A photo of a refractometer & a paper brew chart doesn't inspire confidence.

1.15%TDS to 1.55%TDS is not a reasonable target range without more info...you could train a monkey to do better, for a given grind & ratio.

I wouldn't normally air my reservations, but after the Invergo debacle (I wish I'd spoken out about obviously fabricated "test/accreditation/tech results" at the time) but I think the waters have been muddied for anyone trying to sell & make claims for a quality automated brewer, without utilising knowledgeable beta testers, or obtaining proper accreditation.

The focus on fresh grinding is a good thing, and a built in grinder (if a known quantity) cool for those that wouldn't otherwise spring for a grinder over using preground, but I'm not sure we're the target market.


----------



## majnu (Jan 31, 2014)

majnu said:


> Looks good but what are the dimensions?


Had a response:



> *Dustin Sell* says:Hello Majnu! I *just* got a similar message about that height as well! (Also someone in a house in Washington DC said the same thing). I'm going to see what I can do about this.
> 
> But with that said it's currently:
> 
> ...


----------



## dougie todd (Feb 4, 2014)

This looks really nice, I like how much work has already gone into it. I don't see anything about voltages for the International buyers though (unless I missed that) maybe it is built to work with the usual 110-220? It is not a bad price considering the features and equipment on board I suppose.

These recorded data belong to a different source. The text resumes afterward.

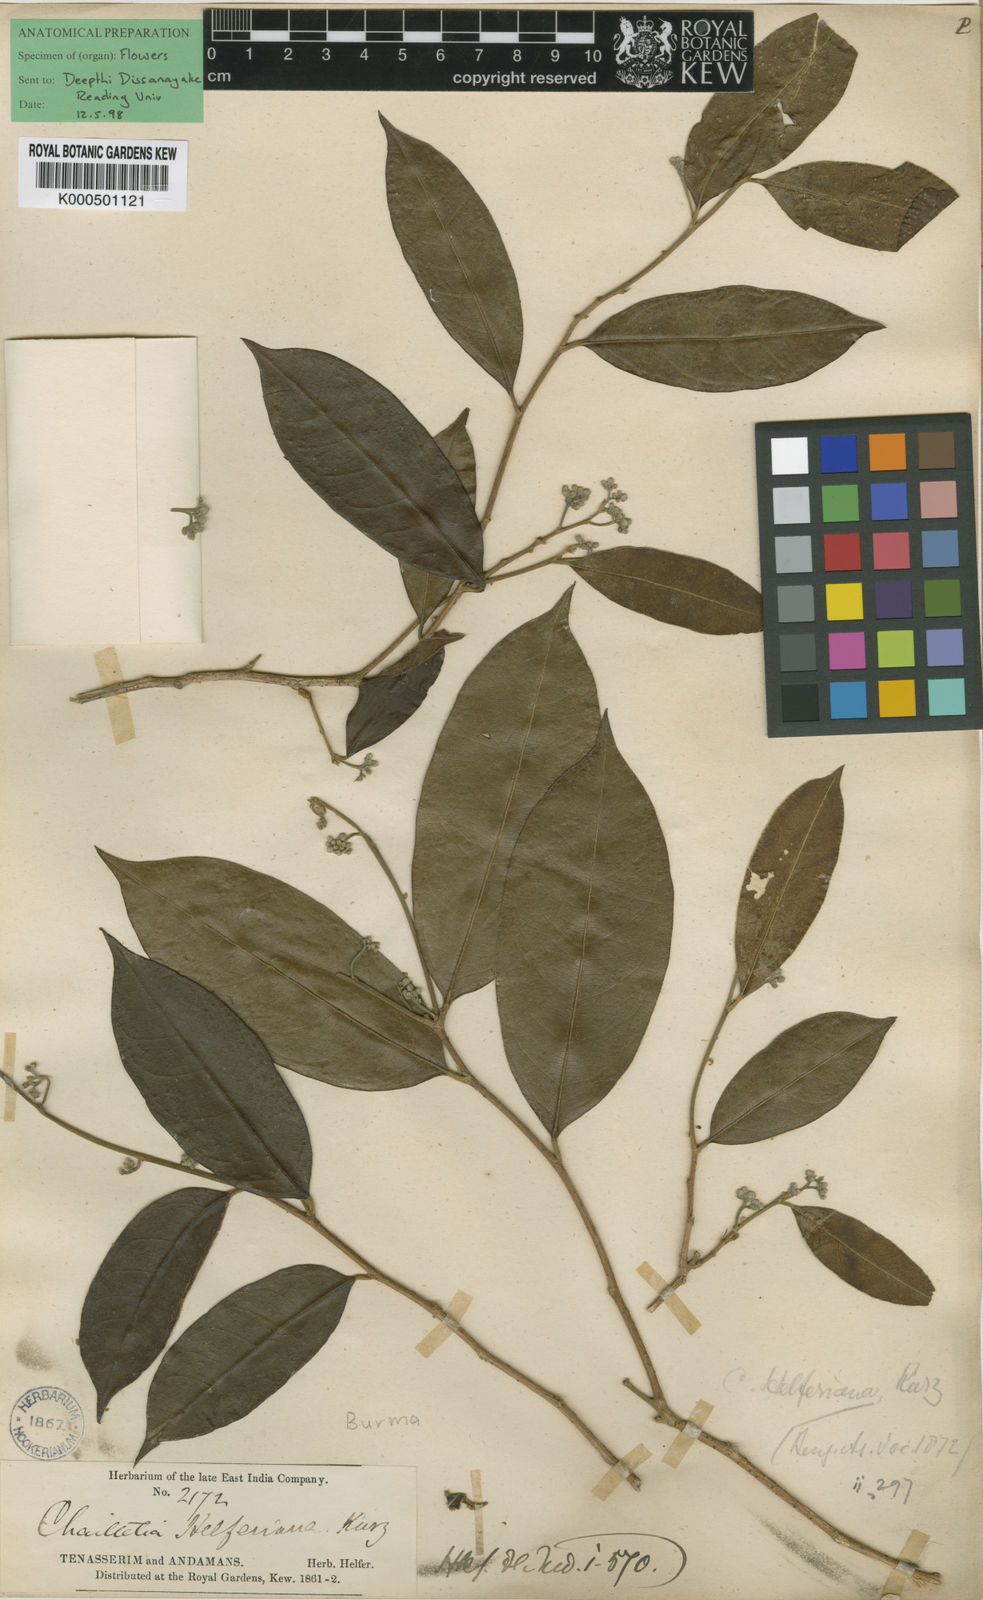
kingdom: Plantae
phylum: Tracheophyta
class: Magnoliopsida
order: Malpighiales
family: Dichapetalaceae
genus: Dichapetalum
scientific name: Dichapetalum helferianum
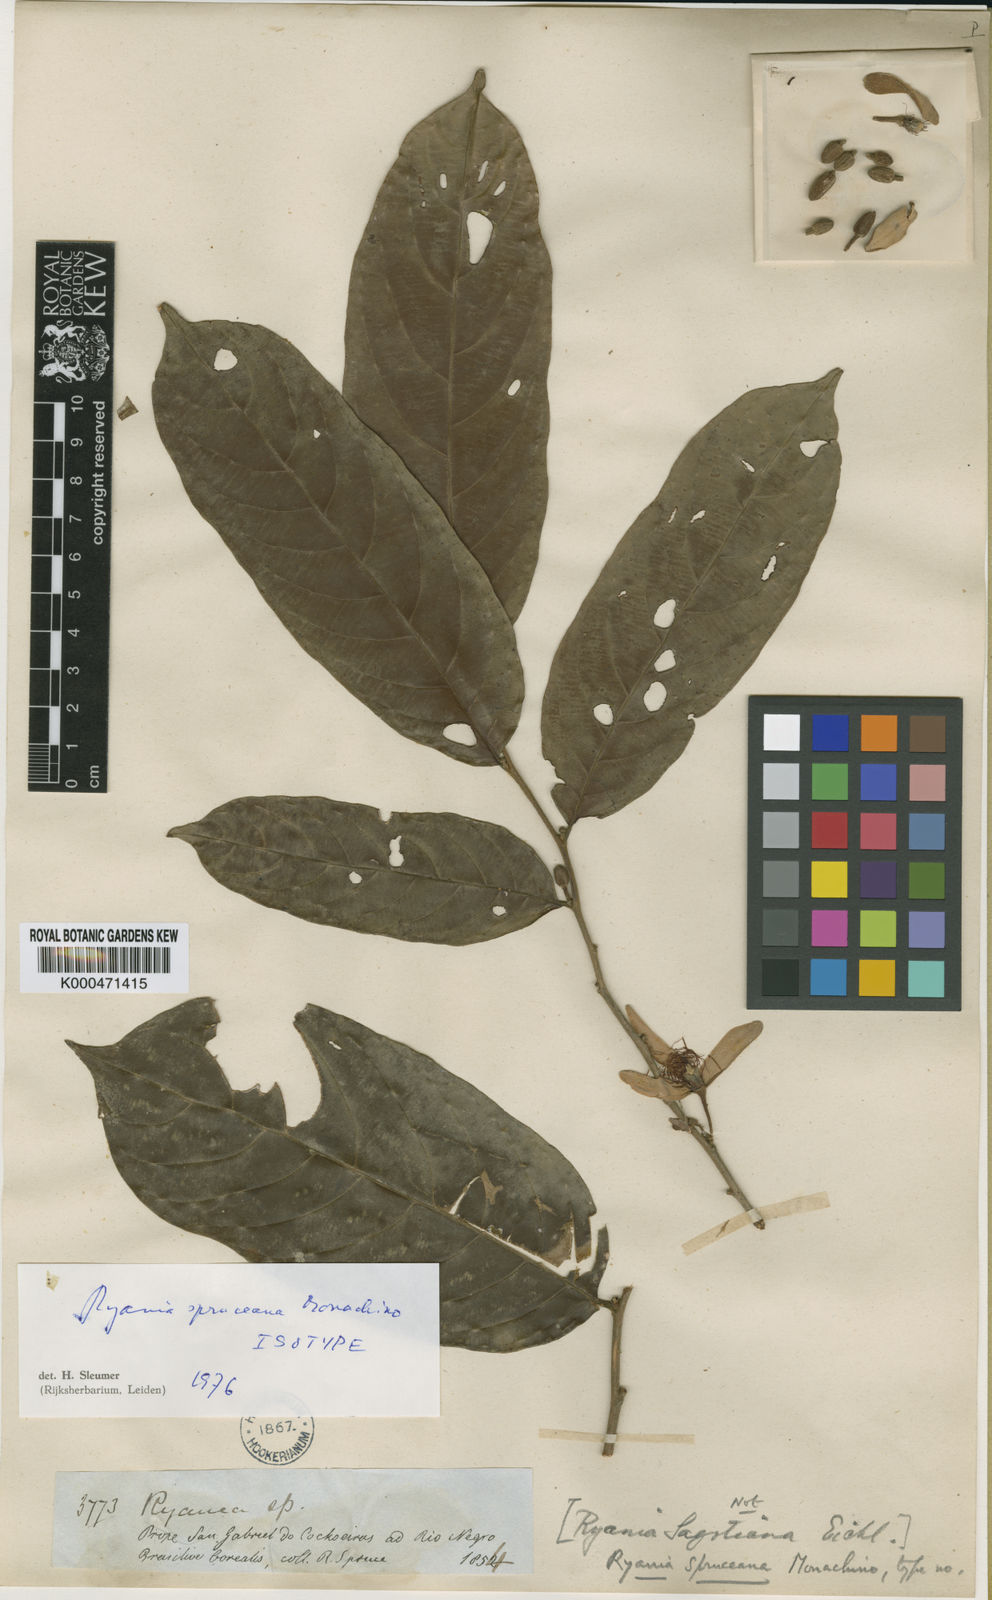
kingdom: Plantae
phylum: Tracheophyta
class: Magnoliopsida
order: Malpighiales
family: Salicaceae
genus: Ryania
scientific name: Ryania spruceana
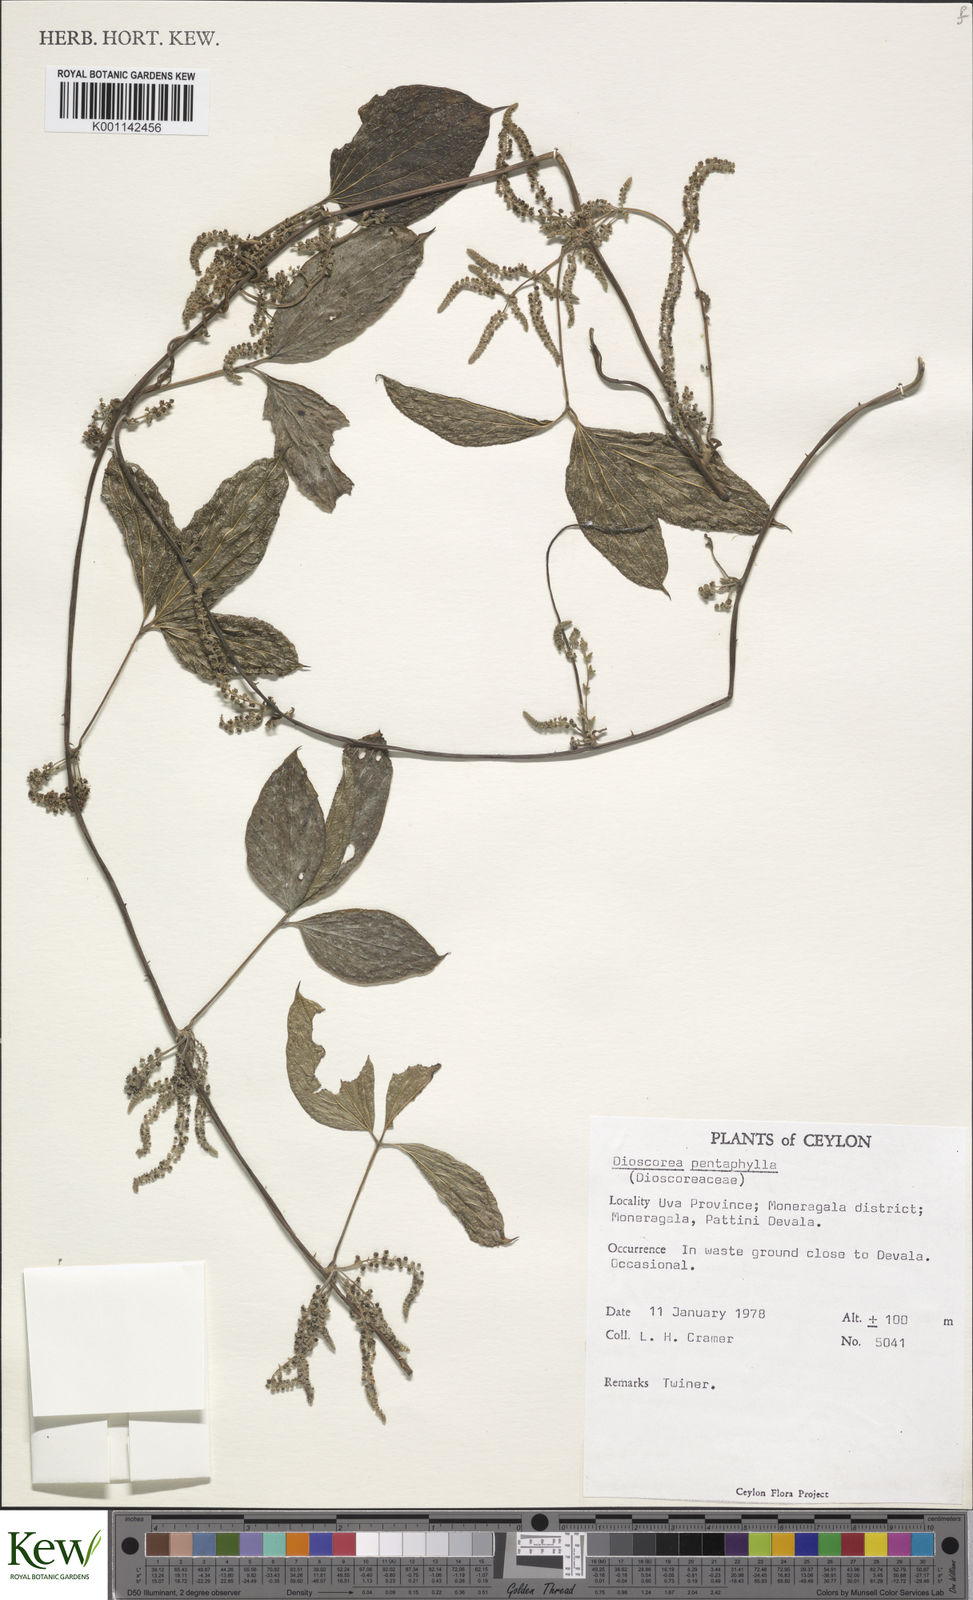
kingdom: Plantae
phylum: Tracheophyta
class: Liliopsida
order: Dioscoreales
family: Dioscoreaceae
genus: Dioscorea
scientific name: Dioscorea pentaphylla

*Edit* someone else asked the Q about the voltage and they have designed it with different voltages and components in mind already apparently. Is just a matter of getting it through the relevant conformity checks after the US ones are complete.


----------



## majnu (Jan 31, 2014)

54 hours to go and around $22,000 needed. Did anyone back this?


----------



## dougie todd (Feb 4, 2014)

I have, really want one as well... Hoping it makes it.


----------



## DavecUK (Aug 6, 2013)

dougie todd said:


> I have, really want one as well... Hoping it makes it.


I dunno Dougie...too many Crowdfunding disappointments in the coffee arena...I get a little sceptical now.


----------



## dougie todd (Feb 4, 2014)

Yeah and games that have dropped features etc... I like the way he has gone about working on it etc... But fortunately I haven't invested in anything else. I see that this will be the reason that it hasn't made more, if so many have messed up before.


----------



## majnu (Jan 31, 2014)

It didn't look as he was going to meet his goal so was cancelled.



> Hey everyone! I appreciate the incredible support! And Chris, *I wish* I could lower it to $135K. Unfortunately KS won't let me change that at this point though.
> 
> As you know, there's been a lot going on behind the scenes and I'm uploading a pretty important Update right now as a matter of fact.. so keep an eye out for that here in a few minutes.
> 
> Thanks!


----------



## dougie todd (Feb 4, 2014)

Sound decision, he didn't cancel because it wasn't going to meet the goal, he said the margins were not going to be right and the risk too great to backers so he is working more on his own money then coming back with a better campaign with less risk etc... It seems he is very close to having a fully fledged machine though. He doesn't want to end up like other coffee projects and he isn't going to change things to suit backers which would compromise the project. He seems to be very sure of how he needs things to go so as it's a success and a proper long term business. He put a video update up just before the campaign closed


----------



## majnu (Jan 31, 2014)

I just wish the styling had more finesse, it was just too boxy looking. Looking forward to his update in a couple of months. I guess he tested the market using kickstarter which imo was a successful marketing, PR tool.

If the margin wasn't right can we expect this to be more expensive if he decides to sell through his website through gained exposure?


----------



## dougie todd (Feb 4, 2014)

I would imagine, although personally I loved the look but these things are subjective


----------